Double down on preparation well before deciding to press “go” on a major transaction. Key areas to consider include:
- First, there’s staffing: The labor market is tight, and demand is particularly high for tech-savvy legal talent. Legal teams must manage staffing levels to retain a deep bench of qualified attorneys and ensure that data experts are ready to meet the increasing demands of M&A scrutiny.
- Next, technology will become even more critical to perform M&A due diligence accurately, on time, and on budget. Advanced analytics tools reduce the need for manual, linear review of documents and help manage increasing data volumes.
- Thirdly, external resources must be assessed at an early stage. Few organizations have the bandwidth to complete the huge amount of pre-M&A activity using in-house resources alone. New regulations will lead to a substantial uptick in demand for outside help. Any outside provider should be equipped to handle higher workloads and greater data volumes. There will be increased competition for the services of better firms. Forge those relationships now.
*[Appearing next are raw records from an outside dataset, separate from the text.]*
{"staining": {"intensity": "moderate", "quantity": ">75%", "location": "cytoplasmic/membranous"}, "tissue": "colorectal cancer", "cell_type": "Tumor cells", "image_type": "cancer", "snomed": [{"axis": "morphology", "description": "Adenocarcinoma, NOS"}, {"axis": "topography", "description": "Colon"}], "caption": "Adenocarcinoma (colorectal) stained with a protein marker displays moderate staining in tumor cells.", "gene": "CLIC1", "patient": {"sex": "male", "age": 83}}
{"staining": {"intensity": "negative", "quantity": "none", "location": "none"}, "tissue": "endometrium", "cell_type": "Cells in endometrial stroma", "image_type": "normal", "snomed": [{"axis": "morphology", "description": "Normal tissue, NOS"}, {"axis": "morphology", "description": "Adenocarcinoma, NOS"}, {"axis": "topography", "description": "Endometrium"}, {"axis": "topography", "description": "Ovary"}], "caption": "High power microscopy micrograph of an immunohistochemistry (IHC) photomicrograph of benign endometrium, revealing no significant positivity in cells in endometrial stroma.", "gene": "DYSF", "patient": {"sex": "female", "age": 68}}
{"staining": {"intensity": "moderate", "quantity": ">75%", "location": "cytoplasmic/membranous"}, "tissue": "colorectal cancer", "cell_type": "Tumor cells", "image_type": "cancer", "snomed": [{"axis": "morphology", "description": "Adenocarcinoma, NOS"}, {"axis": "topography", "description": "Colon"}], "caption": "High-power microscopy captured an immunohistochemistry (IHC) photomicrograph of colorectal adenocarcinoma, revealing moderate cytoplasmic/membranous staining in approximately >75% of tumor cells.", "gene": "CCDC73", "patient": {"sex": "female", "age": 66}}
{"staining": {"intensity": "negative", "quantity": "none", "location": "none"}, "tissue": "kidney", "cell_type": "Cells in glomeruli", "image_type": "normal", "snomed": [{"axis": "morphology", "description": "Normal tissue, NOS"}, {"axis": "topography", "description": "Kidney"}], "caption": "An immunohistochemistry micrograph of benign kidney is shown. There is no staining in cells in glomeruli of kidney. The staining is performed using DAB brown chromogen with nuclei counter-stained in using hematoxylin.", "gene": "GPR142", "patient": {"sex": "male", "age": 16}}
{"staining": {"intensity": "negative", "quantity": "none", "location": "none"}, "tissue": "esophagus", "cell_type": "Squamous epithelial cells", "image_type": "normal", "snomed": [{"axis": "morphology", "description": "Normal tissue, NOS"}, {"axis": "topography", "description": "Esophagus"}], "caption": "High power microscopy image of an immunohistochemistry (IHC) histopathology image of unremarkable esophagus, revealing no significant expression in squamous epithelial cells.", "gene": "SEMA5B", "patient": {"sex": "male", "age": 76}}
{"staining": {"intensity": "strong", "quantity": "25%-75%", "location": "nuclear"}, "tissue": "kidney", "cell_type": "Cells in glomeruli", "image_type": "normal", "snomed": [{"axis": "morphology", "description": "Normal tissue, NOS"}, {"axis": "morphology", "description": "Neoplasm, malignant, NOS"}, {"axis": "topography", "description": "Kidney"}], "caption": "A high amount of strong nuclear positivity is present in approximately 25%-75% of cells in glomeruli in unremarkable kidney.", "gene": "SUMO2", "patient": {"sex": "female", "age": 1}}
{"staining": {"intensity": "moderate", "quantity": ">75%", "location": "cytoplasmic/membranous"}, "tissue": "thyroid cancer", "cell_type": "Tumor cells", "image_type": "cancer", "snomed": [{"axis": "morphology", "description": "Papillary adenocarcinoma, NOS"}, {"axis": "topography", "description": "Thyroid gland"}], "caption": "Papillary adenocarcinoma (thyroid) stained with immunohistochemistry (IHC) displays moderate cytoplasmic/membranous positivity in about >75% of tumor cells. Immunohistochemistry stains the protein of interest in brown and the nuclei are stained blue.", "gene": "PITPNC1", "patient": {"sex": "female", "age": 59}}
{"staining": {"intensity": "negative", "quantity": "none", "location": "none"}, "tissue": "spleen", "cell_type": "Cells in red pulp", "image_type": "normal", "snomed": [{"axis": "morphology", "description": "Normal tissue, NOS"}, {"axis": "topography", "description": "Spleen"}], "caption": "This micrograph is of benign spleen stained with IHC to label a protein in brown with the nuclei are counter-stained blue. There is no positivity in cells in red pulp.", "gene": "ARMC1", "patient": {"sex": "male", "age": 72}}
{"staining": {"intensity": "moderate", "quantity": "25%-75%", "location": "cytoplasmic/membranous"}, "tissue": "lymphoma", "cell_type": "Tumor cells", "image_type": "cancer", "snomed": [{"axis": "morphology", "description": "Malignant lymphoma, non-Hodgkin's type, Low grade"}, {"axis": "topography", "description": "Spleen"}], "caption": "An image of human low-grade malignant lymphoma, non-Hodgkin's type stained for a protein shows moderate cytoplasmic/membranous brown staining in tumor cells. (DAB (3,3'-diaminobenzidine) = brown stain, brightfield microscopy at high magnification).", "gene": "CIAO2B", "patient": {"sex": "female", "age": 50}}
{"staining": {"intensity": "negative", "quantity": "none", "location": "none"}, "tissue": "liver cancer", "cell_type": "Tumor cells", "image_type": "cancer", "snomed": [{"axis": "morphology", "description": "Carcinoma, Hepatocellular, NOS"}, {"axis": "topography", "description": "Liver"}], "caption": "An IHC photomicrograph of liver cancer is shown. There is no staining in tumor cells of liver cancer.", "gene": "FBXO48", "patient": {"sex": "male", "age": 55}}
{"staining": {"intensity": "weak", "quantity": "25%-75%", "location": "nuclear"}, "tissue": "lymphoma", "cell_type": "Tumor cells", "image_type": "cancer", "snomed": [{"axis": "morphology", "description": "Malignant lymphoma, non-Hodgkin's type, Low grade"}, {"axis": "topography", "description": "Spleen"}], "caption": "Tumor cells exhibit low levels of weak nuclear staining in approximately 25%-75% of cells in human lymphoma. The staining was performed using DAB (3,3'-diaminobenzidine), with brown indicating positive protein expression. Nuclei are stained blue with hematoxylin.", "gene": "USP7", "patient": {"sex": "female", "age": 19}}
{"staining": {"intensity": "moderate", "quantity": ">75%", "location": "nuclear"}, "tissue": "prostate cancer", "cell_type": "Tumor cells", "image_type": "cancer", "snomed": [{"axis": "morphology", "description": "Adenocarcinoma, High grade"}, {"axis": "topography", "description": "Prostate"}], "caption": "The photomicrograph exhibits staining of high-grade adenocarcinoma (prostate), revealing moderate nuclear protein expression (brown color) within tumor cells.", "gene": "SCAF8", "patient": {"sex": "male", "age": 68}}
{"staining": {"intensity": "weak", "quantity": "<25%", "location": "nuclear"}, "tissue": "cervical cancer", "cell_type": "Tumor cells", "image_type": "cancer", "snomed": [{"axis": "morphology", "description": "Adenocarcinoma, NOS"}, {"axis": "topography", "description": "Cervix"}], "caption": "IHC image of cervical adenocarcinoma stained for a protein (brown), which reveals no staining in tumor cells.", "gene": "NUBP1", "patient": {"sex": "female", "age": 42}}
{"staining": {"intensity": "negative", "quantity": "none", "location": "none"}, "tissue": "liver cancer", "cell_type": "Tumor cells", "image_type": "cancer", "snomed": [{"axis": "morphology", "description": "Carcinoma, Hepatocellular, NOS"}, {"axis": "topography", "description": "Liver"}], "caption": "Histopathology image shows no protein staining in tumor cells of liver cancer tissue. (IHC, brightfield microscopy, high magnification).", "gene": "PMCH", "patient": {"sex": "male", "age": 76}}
- Finally, keep abreast of evolving policies. Although organizations planning M&A activity are already bracing for more intense regulatory scrutiny, there remains uncertainty about how exactly that will play out. In the meantime, companies can help themselves by closely monitoring the activity of the Federal Trade Commission and the Department of Justice in new acquisitions. Additionally, organizations should be aware of subtle and evolving differences in data privacy and compliance rules among various regions and states, and be ready to proactively remediate or update their data-handling practices, from management and retention policies to security and compliance.
In summary, we should expect changes to M&A due diligence and enforcement of data privacy compliance to evolve quickly. Rather than waiting for stalled legislation to pass, the administration is relying on regulatory bodies to implement stricter data privacy and consumer rights protection. While this is arguably good news for those interested in preserving consumer data privacy, it will increase the burden on legal teams in advance of any M&A activity. As the situation unfolds, these teams will need skilled specialists to turn around discovery and responses to second requests within regulators’ deadlines.
Companies looking toward a merger or acquisition should be preparing now to update data governance practices and retention policies, assess staffing levels, check technology security capabilities, and determine the right mix of internal and external resources to meet the challenge of intensified regulatory scrutiny.